CRISM isn't the first Mars-orbiting mineral mapper. It followed the Thermal Emission Imaging System (THEMIS) on Mars Odyssey, among other instruments. One of THEMIS's most important findings is outcrops of rocks whose properties can only reasonably be matched by common chloride salts. These outcrops tend to occur in depressions, suggesting the possibility of dried-up salt lakes or what is called alluvial fans, where ephemeral streams deposit salt and sediments into low-lying areas. Naturally we've had CRISM looking at these areas, and what we've found adds to the story about these "chloride" deposits.

The map below shows strips of CRISM global mapping data (the darker stripes in the map) overlain on a THEMIS image mosaic of a region called Terra Sirunum, where one of the largest concentrations of "chloride" deposits occurs. The elevations in the region vary by 3.5 kilometers, and elevation contours (lines of equal elevation) are overlain on the map to show high and low areas. The purple contours indicate low elevations, and the orange contours higher elevations; closely spaced contours indicate steep slopes and widely space contours indicate gentler slopes. Note that the central part of the map is relatively flat and low in elevation. The pink circles represent THEMIS detections of "chloride," which are highly clustered in the middle of the flat, low-elevation area.

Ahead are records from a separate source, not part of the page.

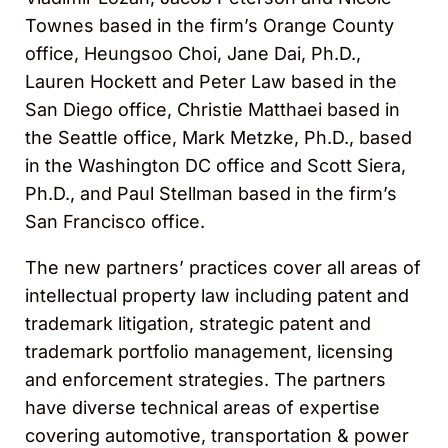
Townes based in the firm’s Orange County
office, Heungsoo Choi, Jane Dai, Ph.D.,
Lauren Hockett and Peter Law based in the
San Diego office, Christie Matthaei based in
the Seattle office, Mark Metzke, Ph.D., based
in the Washington DC office and Scott Siera,
Ph.D., and Paul Stellman based in the firm’s
San Francisco office.
The new partners’ practices cover all areas of
intellectual property law including patent and
trademark litigation, strategic patent and
trademark portfolio management, licensing
and enforcement strategies. The partners
have diverse technical areas of expertise
covering automotive, transportation & power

Within the strips of CRISM data, blue indicates eroded basaltic rock, red indicates iron-containing silicates, and green indicates clays and related minerals, together called phyllosilicates. Note that the largest blotch of green and red occurs in the middle of the low, flat area, coinciding with the "chlorides." This suggests that whatever process deposited the chorides might also have formed phyllosilicate deposits. Elsewhere on the planet, where there is evidence for ancient lakes, such as in Jezero crater, we see that phyllosilicates were concentrated by erosion from the watershed and deposition in standing water. So if this part of Tyrrhena Terra ever had a lake, perhaps that lake deposited both chlorides and clays.

Higher-resolution targeted observations, such as one covering the candidate "chloride" deposit at the location in the map marked by the letter "A," provide a further level of insight into the past environment in this part of Mars. Typically CRISM's targeted observations are taken together with images from MRO's Context Imager (CTX) and High-Resolution Imaging Science Experiment (HiRISE) whose extremely high spatial resolutions provide complementary information about landforms. The montage below shows the region at "A" under the scrutiny of all three instruments.

In the CRISM image, at the upper left in the montage below, different false colors are used to show the spectral signatures of different minerals. The blue areas have a distinctive spectrum that correlates with the "chloride" deposits, the yellow areas have phyllosilicates, and the gray areas are eroded basaltic rock rich in the iron-containing mineral pyroxene. The close spatial association of the blue-colored "chlorides" and the yellow-colored phyllosilicates suggests that the relative ages and layering will be evident in the data. Zooming in to the largest phyllosilicate deposit first in the CTX image (upper right) and finally the HiRISE image (bottom), the geologic relations between the different rock types is clarified. In the HiRISE image, a thin, fractured layer of medium-gray "chlorides" sits on top of the dark gray, pyroxene-rich rock, showing that the "chlorides" are younger. The wind-eroded remnants of light-colored, more coarsely fractured phyllosilicates sit on top of the "chlorides," whose formation must have been followed by a period of phyllosilicate deposition.

Not only did water-related minerals form in this site, but which ones were deposited changed with time, probably in response to changes in the local environment!